The Leff Art Studio is located on the edge of a residence in Water Mill, a hamlet on Long Island in New York. It was designed for an artist couple.
The accessory structure, also named His/Hers Art Studio, was built within a cluster of mature trees – a factor that influenced the building’s massing.
“In pursuit of not damaging any existing trees, the building shape was bent to fit between the trees,” said TBD Architecture + Design Studio, which is based in New York City. “Furthermore, the foundation was designed to reduce disturbance to existing root systems.”
The building consists of two intersecting volumes. One features a steel frame and polycarbonate walls, and houses a collage studio for “his” work.
The other – which contains a ceramics studio for “her” – has a wood frame with cedar siding and punched windows.
The two skins are meant to reflect the different working environments within the building.
Polycarbonate walls were used to create a private and introverted space that is filled with diffused natural light. The frosted panels obscure colours and shadows that are projected onto the building from the outside.
The more traditional, wood-framed volume has windows that frame views of the property, in turn establishing a direct visual connection with the surrounding landscape.
To minimise the building’s impact on the site, the architect elevated the slab floor on a steel frame that sits atop 14 concrete piers.
The piers were dug by hand, and the steel frame was designed so that a pier could be moved up to three feet (one metre) away in order to keep large tree roots intact. This ensured that no trees were damaged during construction.
“All trenching for utilities were hand dug, large roots were left in place and any required conduits were threaded underneath,” the architect said.
The his-and-hers art studio is visible from the main house.
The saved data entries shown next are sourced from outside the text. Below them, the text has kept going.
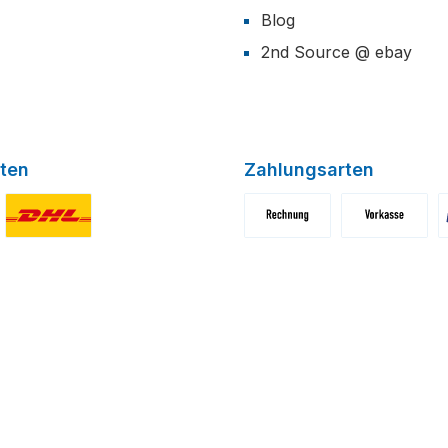
Blog
2nd Source @ ebay
ten
Zahlungsarten
niertes Bild 1
Benutzerdefiniertes Bild 2
Benutzerdefiniertes Bild 1
Benutzerdefini
B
In the evening, the polycarbonate volume is intended to be illuminated.
“At night, the translucent volume offers an option of either glowing or of providing a light show directed by a spinning disco ball and a colour-changing spotlight,” the architect said.
Other home studios include a wooden micro studio that was constructed in a Brooklyn backyard, and a Seattle horse stable that was converted into a studio space and guest house.